START RECORDS PROVIDED

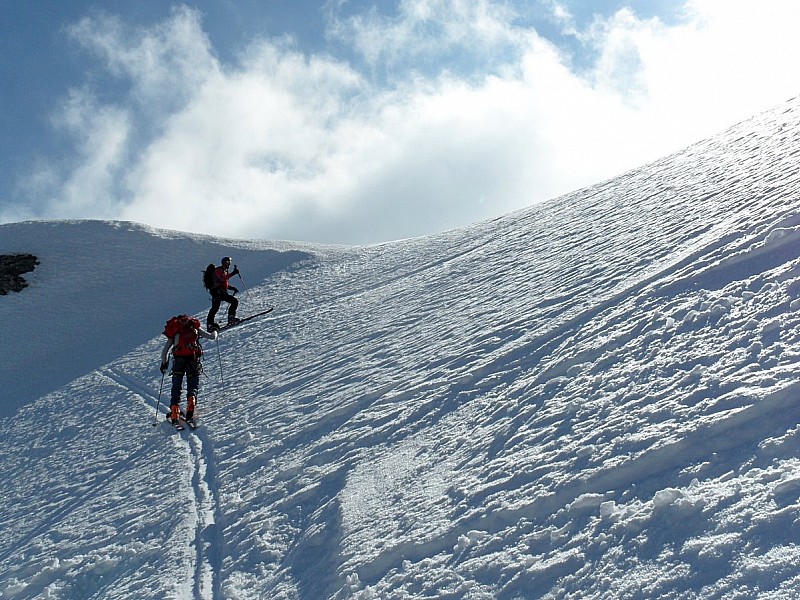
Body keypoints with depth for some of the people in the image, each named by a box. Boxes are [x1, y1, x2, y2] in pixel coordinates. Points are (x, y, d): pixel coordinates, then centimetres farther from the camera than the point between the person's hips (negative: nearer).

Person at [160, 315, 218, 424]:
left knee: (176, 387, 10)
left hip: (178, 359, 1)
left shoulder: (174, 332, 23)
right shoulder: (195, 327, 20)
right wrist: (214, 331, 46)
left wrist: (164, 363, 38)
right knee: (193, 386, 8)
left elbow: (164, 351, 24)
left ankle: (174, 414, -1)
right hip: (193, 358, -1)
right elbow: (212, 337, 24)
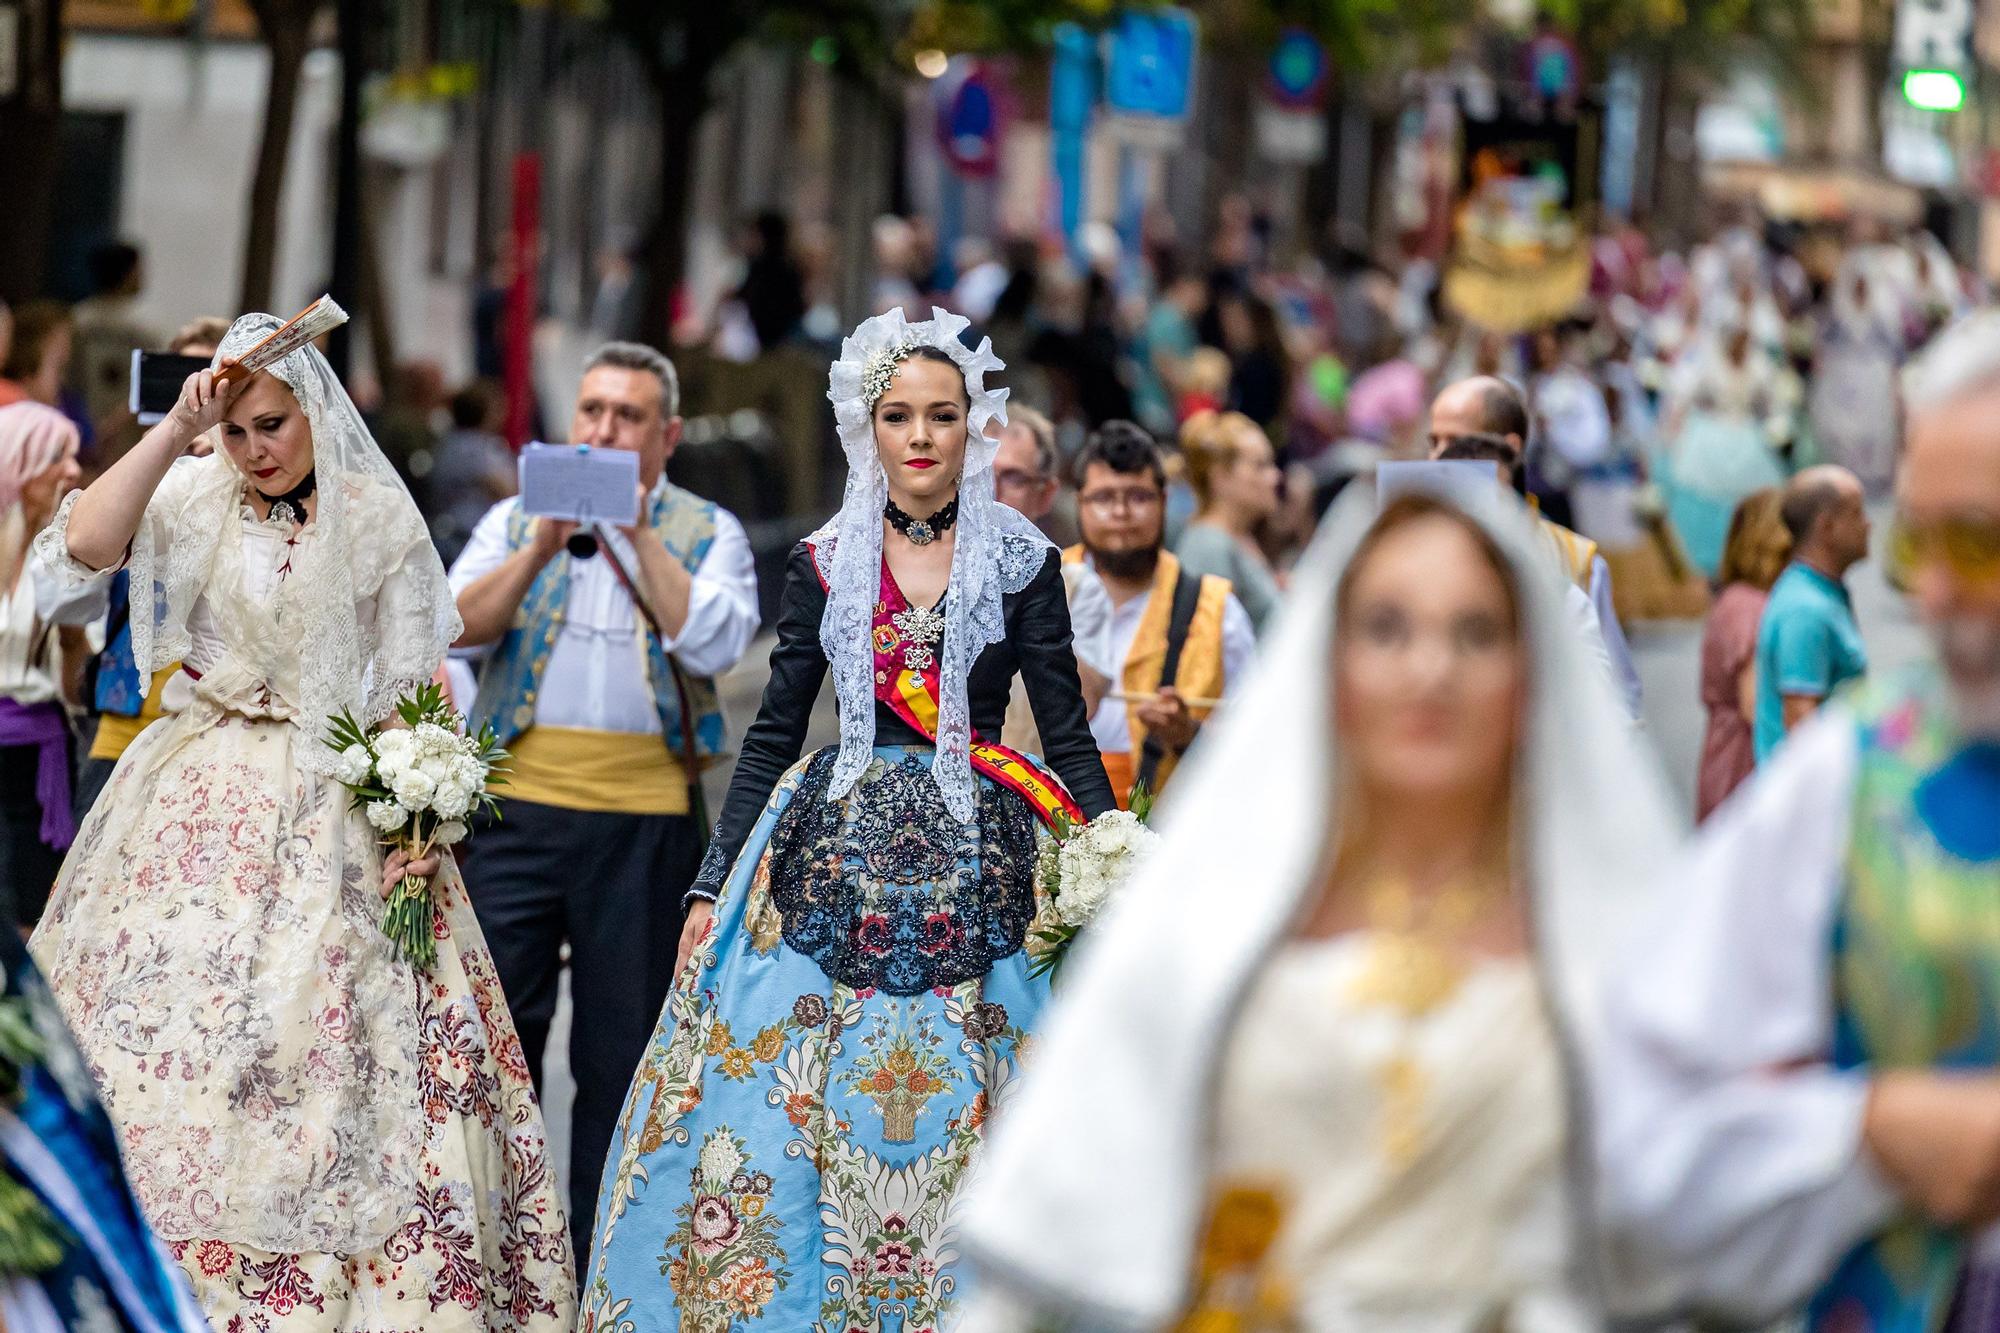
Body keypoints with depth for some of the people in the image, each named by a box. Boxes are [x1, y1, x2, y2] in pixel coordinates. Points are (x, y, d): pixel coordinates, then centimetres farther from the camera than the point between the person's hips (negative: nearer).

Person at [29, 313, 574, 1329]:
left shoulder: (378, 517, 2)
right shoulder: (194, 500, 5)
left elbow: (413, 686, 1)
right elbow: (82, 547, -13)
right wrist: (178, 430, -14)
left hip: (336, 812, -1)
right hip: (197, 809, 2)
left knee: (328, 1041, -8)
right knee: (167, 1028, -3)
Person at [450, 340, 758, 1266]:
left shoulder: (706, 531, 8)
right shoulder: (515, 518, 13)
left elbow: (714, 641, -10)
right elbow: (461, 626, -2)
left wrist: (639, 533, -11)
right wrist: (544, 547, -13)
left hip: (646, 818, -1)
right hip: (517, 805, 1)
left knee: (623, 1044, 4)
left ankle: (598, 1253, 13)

END RECORDS PROVIDED

(WHAT IS NEEDED): Pick out the lines above containing the word "knee", then copy them.

(EXERCISE SOLUTION):
left knee: (176, 387, 10)
right knee: (193, 386, 8)
left knee: (328, 1041, -8)
right knee: (167, 1028, -3)
left knee: (623, 1044, 4)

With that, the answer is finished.